In the abstract on microcystin poisoning of marine mammals, how many southern sea otter deaths were linked to microcystin intoxication?

§ **SELECTED EXTRACT**
####

- Miller, Melissa A;
- Kudela, Raphael M;
- Mekebri, Abdu;
- Crane, Dave;
- Oates, Stori C;
- Tinker, M Timothy;
- Staedler, Michelle;
- Miller, Woutrina A;
- Toy-Choutka, Sharon;
- Dominik, Clare;
- Hardin, Dane;
- Langlois, Gregg;
- Murray, Michael;
- Ward, Kim;
- Jessup, David A
- Editor(s): Thompson, Ross
"Super-blooms" of cyanobacteria that produce potent and environmentally persistent biotoxins (microcystins) are an emerging global health issue in freshwater habitats. Monitoring of the marine environment for secondary impacts has been minimal, although microcystin-contaminated freshwater is known to be entering marine ecosystems. Here we confirm deaths of marine mammals from microcystin intoxication and provide evidence implicating land-sea flow with trophic transfer through marine invertebrates as the most likely route of exposure. This hypothesis was evaluated through environmental detection of potential freshwater and marine microcystin sources, sea otter necropsy with biochemical analysis of tissues and evaluation of bioaccumulation of freshwater microcystins by marine invertebrates. Ocean discharge of freshwater microcystins was confirmed for three nutrient-impaired rivers flowing into the Monterey Bay National Marine Sanctuary, and microcystin concentrations up to 2,900 ppm (2.9 million ppb) were detected in a freshwater lake and downstream tributaries to within 1 km of the ocean. Deaths of 21 southern sea otters, a federally listed threatened species, were linked to microcystin intoxication. Finally, farmed and free-living marine clams, mussels and oysters of species that are often consumed by sea otters and humans exhibited significant biomagnification (to 107 times ambient water levels) and slow depuration of freshwater cyanotoxins, suggesting a potentially serious environmental and public health threat that extends from the lowest trophic levels of nutrient-impaired freshwater habitat to apex marine predators. Microcystin-poisoned sea otters were commonly recovered near river mouths and harbors and contaminated marine bivalves were implicated as the most likely source of this potent hepatotoxin for wild otters. This is the first report of deaths of marine mammals due to cyanotoxins and confirms the existence of a novel class of marine "harmful algal bloom" in the Pacific coastal environment; that of hepatotoxic shellfish poisoning (HSP), suggesting that animals and humans are at risk from microcystin poisoning when consuming shellfish harvested at the land-sea interface.

####

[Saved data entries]
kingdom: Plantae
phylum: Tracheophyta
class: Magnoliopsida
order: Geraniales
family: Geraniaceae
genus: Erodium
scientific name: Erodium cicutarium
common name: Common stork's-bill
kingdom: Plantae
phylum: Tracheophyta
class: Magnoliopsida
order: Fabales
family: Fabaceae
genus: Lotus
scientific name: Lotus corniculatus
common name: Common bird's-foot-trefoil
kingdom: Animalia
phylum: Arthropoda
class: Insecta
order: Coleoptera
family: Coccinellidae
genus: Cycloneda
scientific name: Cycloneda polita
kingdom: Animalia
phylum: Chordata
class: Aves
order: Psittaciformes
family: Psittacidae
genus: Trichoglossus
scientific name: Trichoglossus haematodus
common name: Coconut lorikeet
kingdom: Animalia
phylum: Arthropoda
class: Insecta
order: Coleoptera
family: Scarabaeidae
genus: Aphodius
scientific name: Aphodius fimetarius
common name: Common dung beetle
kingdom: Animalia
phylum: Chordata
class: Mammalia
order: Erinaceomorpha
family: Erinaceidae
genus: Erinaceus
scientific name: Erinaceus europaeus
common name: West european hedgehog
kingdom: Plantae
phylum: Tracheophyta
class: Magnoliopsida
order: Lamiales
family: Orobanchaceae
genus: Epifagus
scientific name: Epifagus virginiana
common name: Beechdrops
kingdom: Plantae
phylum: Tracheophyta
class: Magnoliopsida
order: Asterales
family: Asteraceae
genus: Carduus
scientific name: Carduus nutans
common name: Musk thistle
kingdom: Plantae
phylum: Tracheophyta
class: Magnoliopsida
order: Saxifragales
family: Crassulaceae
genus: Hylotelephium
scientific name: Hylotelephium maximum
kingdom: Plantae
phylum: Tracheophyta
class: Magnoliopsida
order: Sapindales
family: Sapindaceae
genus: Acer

####

§ **SOLVED PROBLEM**
21